Sum value from selected lines script (awk,perl)

paolfili · October 10, 2009, 8:02am

Hello.
I face this (2 side) problem.

Some lines with this structure.

...........
12345678 4
12345989 13
12346356 205
12346644 74
12346819 22
.........

The first field (timestamp) is growing (or at least equal).

1)Sum the second fields if the first_field/500 are equals.
2)Sum the second fields if the difference between first fields is less than 500.
(sliding window)

In the example presented.

1) Becouse 12345678/500 and 12345989/500 both result 24691 sum=4+13
We cannot group the 3rd line so sum=205
And we group the 4th and 5th line so sum=74+22

2) We group the 1st and 2nd line becouse 12345989 - 12345678 < 500
For analogy we group the 2nd and 3th, the 3rd and 4th,
and the 3rd,4th and 5th becouse 12346819 (of the 5th line) - 12346356 (of the 3th line) < 500

Is there any (perl,awk,etc...) way to do it?

Thanks

Paolo

thegeek · October 10, 2009, 9:04am

In Perl it is very simple to do.

But before i work for you, i would want to know what you have tried so far ?!

You should try, and ask for clarifications/advices if you have some difficulties -- which is always good to learn.

paolfili · October 10, 2009, 10:45am

I know little awk and some elements of perl.

awk '{if ($1/500 > last_time_frame) { sum = $2 } else { sum+=$2;print sum };last_time_frame=$1/500;print sum}' AAAA.txt

No way

durden_tyler · October 10, 2009, 4:32pm

Sorry, but the problem is not clear enough.

What's the length of the sliding window ?

Is it just 2 (1st & 2nd, 2nd & 3rd, 3rd & 4th, ...) ?
Or is it 3 (1st, 2nd & 3rd; 2nd, 3rd & 4th; ...) ?

Hopefully, it's not a cartesian product, i.e.

1st vs. (2nd, 3rd, 4th, ... , last_row)
2nd vs. (1st, 3rd, 4th, ... , last_row)
3rd vs. (1st, 2nd, 4th, ... , last_row)
...
last_row vs. (1st, 2nd, 3rd, ..., last-1_row)

Ok, and what do you want to do with the sum ?
Do you want to display it ? Or do nothing with it (highly unlikely) ?
If you want to display it, then how ? The total against each row ? Or the total against the first row only ? Or against the second row only ?

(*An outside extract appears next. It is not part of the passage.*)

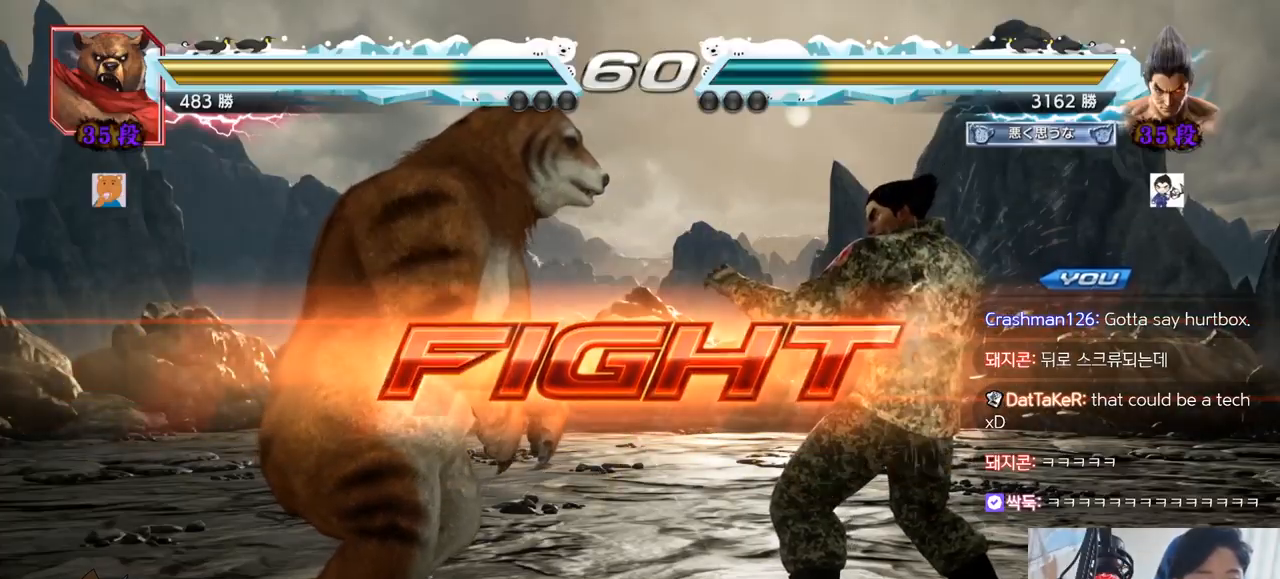
{"buttons": [], "left_stick": "right", "events": [[50, "left_stick", "right"], [101, "left_stick", "center"], [151, "left_stick", "right"], [334, "left_stick", "down"], [384, "left_stick", "center"], [501, "left_stick", "right"]]}
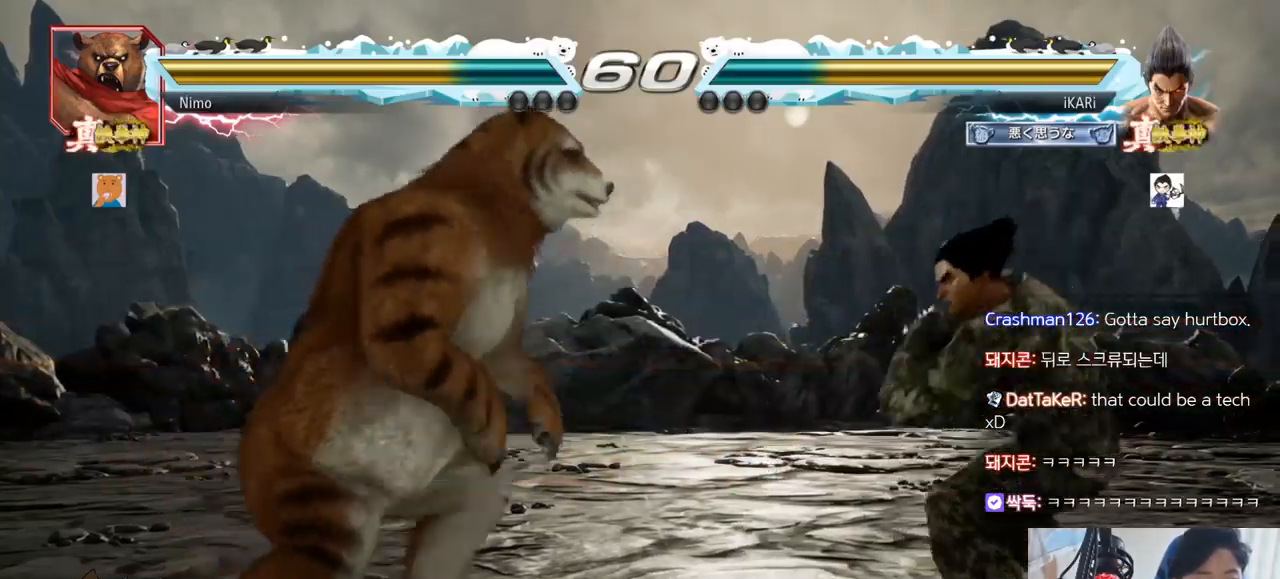
{"buttons": [], "left_stick": "right", "events": [[50, "left_stick", "center"], [100, "left_stick", "right"]]}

This begs the first counter-question. Why compare the 3rd, 4th and 5th (considering that you have been comparing two-at-a-time all this while) ?
So again, what's the length of the sliding window ?

I guess a very simple example of your input file should help here. So, let's say your input file is as follows:

What do you want your output to look like ?

tyler_durden

paolfili · October 10, 2009, 4:51pm

???

durden_tyler:

Sorry, but the problem is not clear enough.

What's the length of the sliding window ?

Is it just 2 (1st & 2nd, 2nd & 3rd, 3rd & 4th, ...) ?

Or is it 3 (1st, 2nd & 3rd; 2nd, 3rd & 4th; ...) ?

>>>>>>>>>>>>>>>>>>>>>>>>>>>>>>>>>>>>>>>>>>>>>>>
The lenght is whatever the data requires 1,1000,1000000 of data samples
>>>>>>>>>>>>>>>>>>>>>>>>>>>>>>>>>>>>>>>>>>>>>>>>

Hopefully, it's not a cartesian product, i.e.

1st vs. (2nd, 3rd, 4th, ... , last_row)
2nd vs. (1st, 3rd, 4th, ... , last_row)
3rd vs. (1st, 2nd, 4th, ... , last_row)
...
last_row vs. (1st, 2nd, 3rd, ..., last-1_row)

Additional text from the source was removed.